I was torn between Med-Peds, IM, and general surgery. Ended up doing Med-Peds. It's not for everyone. It's 4 years rather than 3. It can't be compared to FM in that it is predominantly inpatient based, much more unit (6-7 months of CCU, MICU, PICU, NICU) and ward (I don't know how many months) and ed time (6-7 months ED and urgent care) than FM, and it's half IM and half peds (whereas FM has something like 6 months or less of peds altogether). My own perspective is that most Med-Peds people are internists by mind set. They see the analogies between adult and pediatric disease, they are not offended/annoyed by kids or their parents, and they try to apply the rigor of the internist to the pediatric patient, which is not the most natural or even effective way to do it.
There are ways in which pediatrics is easier than internal medicine (disease burden and complexity for one) and ways in which it is much harder (unreliability or absence of subjective history, noncompliance with physical exam maneuvers, fretfulness within the field of alarming parents with serious disease on the differential, the aversion to radiation exposure creating high thresholds for imaging, the need for sedation or anesthesia for routine imaging and procedures, etc.). The anxiety levels are much higher with sick children and especially sick babies than with adults.

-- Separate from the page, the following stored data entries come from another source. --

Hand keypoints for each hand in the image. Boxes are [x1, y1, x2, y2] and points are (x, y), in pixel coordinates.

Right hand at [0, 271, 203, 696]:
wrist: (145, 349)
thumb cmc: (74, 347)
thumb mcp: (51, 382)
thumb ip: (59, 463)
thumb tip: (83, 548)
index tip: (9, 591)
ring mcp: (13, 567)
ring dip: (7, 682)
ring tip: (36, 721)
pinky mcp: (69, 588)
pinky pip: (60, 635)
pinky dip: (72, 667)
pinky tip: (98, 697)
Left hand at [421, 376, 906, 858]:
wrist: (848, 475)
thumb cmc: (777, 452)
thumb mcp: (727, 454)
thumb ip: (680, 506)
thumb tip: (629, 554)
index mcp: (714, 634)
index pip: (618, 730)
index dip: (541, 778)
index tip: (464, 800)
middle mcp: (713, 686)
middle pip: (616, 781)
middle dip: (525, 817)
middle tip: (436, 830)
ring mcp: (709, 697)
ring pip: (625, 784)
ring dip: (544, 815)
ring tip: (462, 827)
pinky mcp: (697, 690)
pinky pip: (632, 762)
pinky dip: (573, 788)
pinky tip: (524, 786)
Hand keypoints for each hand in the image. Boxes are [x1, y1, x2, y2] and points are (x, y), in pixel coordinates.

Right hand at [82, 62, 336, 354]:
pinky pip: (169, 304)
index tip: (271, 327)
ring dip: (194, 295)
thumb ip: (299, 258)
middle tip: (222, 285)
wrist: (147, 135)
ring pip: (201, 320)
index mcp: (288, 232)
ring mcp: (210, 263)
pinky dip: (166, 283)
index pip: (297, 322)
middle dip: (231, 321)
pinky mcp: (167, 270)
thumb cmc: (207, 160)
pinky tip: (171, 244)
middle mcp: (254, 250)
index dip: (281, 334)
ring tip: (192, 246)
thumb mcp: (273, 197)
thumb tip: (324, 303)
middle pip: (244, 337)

The compensation for medical subspecialties is much higher than for pediatric subspecialties, sometimes ridiculously so. Peds hematologists-oncologists get paid $~100K starting out. Adult counterparts get paid $~250-300K. Unfortunately, society and the government do not respect those who treat children with cancer the way they do those who treat adults with cancer.
If you hate taking care of adults and are willing to take the paycut of pediatrics, then do pediatrics. If you enjoy taking care of both, think about Med-Peds or an organ-focused/surgical subspecialty (although, correct me if I'm wrong WS, but I think surgeons are now so subspecialized that the pediatric urologist will not be doing adult urology and vice versa, etc.). FM unfortunately is predominantly outpatient based and does not offer fellowship opportunities. The population they treat is predominantly adult and geriatric (just like outpatient and inpatient internists).
My general impression from your first post is that pediatrics is the right fit for you, you just need to figure out whether or not you will miss adults too much to give up on them entirely and whether you are willing to tolerate the paycut compared to most other fields in medicine.